HELL'S KITCHEN — This teacher gets the dunce cap.
High School of Graphic Communication Arts teacher Mona Lisa Tello has been arrested after a Department of Education investigation found that she forged a spelling-error-filled fake jury duty document to take 15 paid days off in 2010 and 2011.
Tello, 61, a bilingual science teacher who has been with the DOE since 1998, signed an agreement to resign on Jan. 15, and pay back $3,374.88 in salary she received for the supposed jury duty days. The Manhattan District Attorney has charged her with three forgery offenses.
The DOE's Special Commissioner of Investigation caught wind of the fake documents after the school's old principal, Jerod Resnick, noticed several spelling errors on a letter dated May 11, 2011, supposedly requiring Tello to serve jury duty in New Jersey over several months in 2010 and 2011.
The letter's errors included "trail" instead of trial, "sited" instead of cited, and "manger" instead of manager, the SCI said in a letter dated Aug. 31.
“It is the recommendation of this office that Mona Lisa Tello’s employment be terminated,” SCI head Richard Condon wrote.
Tello's error-ridden letter, which she used to take several unsanctioned long weekends, also used the wrong address and phone numbers for the Superior Court of New Jersey, authorities said. A bar code on it was fake, too, they said.

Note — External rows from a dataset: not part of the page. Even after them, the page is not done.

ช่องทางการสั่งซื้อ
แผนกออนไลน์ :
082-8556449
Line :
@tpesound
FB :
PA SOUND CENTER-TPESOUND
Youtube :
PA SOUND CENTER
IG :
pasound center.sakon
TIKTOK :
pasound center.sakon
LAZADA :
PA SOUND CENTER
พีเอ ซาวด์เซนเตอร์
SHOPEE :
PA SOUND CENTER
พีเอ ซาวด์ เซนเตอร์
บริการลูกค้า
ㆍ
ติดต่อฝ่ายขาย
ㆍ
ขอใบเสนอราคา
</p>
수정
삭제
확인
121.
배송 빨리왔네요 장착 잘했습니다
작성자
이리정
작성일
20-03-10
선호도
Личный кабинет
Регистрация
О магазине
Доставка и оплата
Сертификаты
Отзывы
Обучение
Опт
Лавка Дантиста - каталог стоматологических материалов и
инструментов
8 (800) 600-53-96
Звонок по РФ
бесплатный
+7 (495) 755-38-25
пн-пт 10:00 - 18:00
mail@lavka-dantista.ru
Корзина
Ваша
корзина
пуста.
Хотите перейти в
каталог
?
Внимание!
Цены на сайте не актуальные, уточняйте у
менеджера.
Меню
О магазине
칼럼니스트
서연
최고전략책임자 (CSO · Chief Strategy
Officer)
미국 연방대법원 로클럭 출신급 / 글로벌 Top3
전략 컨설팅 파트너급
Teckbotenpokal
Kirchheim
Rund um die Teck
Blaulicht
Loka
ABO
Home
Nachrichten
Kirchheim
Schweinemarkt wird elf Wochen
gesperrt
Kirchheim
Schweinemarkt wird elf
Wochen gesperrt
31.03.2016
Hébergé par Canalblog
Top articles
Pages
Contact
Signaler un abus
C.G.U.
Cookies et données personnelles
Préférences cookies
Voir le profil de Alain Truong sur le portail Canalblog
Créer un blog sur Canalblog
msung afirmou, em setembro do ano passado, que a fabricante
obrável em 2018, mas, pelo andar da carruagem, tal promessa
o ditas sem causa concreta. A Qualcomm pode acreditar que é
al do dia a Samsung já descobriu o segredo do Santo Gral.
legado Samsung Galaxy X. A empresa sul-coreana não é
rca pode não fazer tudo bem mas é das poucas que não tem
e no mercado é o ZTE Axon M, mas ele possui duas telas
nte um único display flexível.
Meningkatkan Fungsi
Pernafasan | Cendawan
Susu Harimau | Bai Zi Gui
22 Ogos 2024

Resnick got suspicious that the letter was a fake, investigators said. Officials from the Superior Court of New Jersey said that Tello had been summoned for jury duty in 2010, but asked to defer it for a year.
"She was supposed to go to jury duty, she asked [the court] to be excused, and she submitted a letter saying she was serving duty anyway," said Laurel Wright-Hinckson, a spokeswoman for the SCI. "The date she submitted was totally false."
Authorities arrested Tello on Monday. Reached by telephone on Tuesday, she denied the allegations, saying she was forced to take the days off after falling down an escalator at the school. She said she tried to submit an injury report to the school, but the principal wouldn't accept it.
"I was forced to produce the [bogus court] letter," she said. "[Resnick] would not even sign off on my accident."
Tello, who also runs an event planning business in New Jersey, said she promised to resign because she has an unspecified disability, and she did not want to engage in a costly fight with administration.
A spokeswoman for the Department of Education would not comment on Tello's allegations.
As part of her resignation agreement with the department, Tello agreed to drop any pending or future litigation against the city.
"Those were accident days, not jury days," Tello said.